• Your objective
The response must contain every line from the records below that has "Policy".

[Opening Source material section]

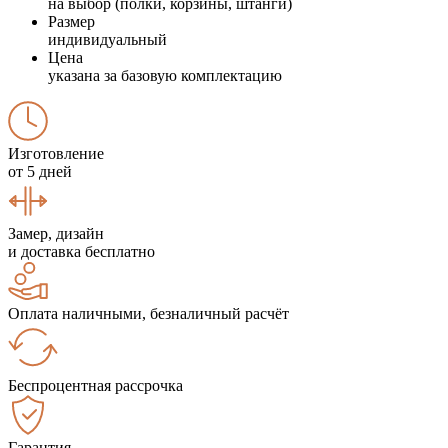
на выбор (полки, корзины, штанги)
Размер
индивидуальный
Цена
указана за базовую комплектацию
Изготовление
от 5 дней
Замер, дизайн
и доставка бесплатно
Оплата наличными, безналичный расчёт
Беспроцентная рассрочка
Гарантия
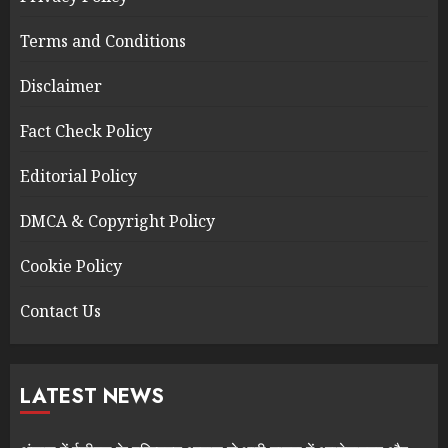
Terms and Conditions
Disclaimer
Fact Check Policy
Editorial Policy
DMCA & Copyright Policy
Cookie Policy
Contact Us
LATEST NEWS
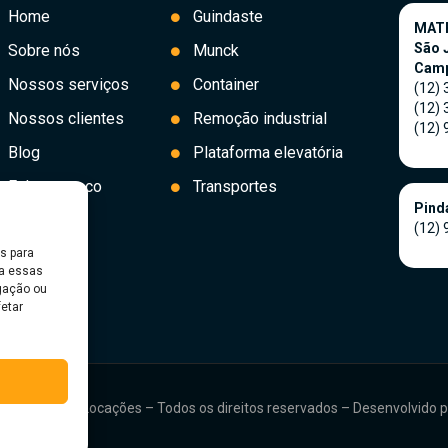
Home
Guindaste
MAT
São 
Sobre nós
Munck
Cam
Nossos serviços
Container
(12)
(12)
Nossos clientes
Remoção industrial
(12)
Blog
Plataforma elevatória
Fale conosco
Transportes
Pind
(12)
s para
ra essas
gação ou
fetar
22 – RPrime Locações – Todos os direitos reservados – Desenvolvido p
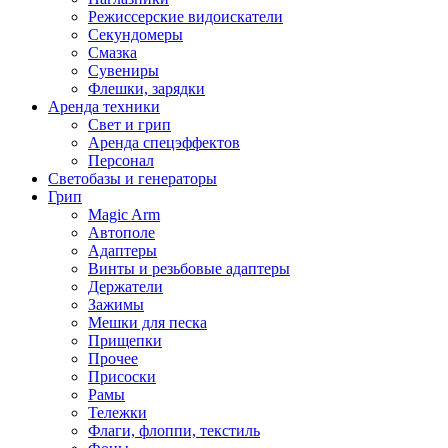
Режиссерские видоискатели
Секундомеры
Смазка
Сувениры
Флешки, зарядки
Аренда техники
Свет и грип
Аренда спецэффектов
Персонал
Светобазы и генераторы
Грип
Magic Arm
Автополе
Адаптеры
Винты и резьбовые адаптеры
Держатели
Зажимы
Мешки для песка
Прищепки
Прочее
Присоски
Рамы
Тележки
Флаги, флоппи, текстиль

[Closing Source material section]

• Solved problem
Fact Check Policy
Editorial Policy
DMCA & Copyright Policy
Cookie Policy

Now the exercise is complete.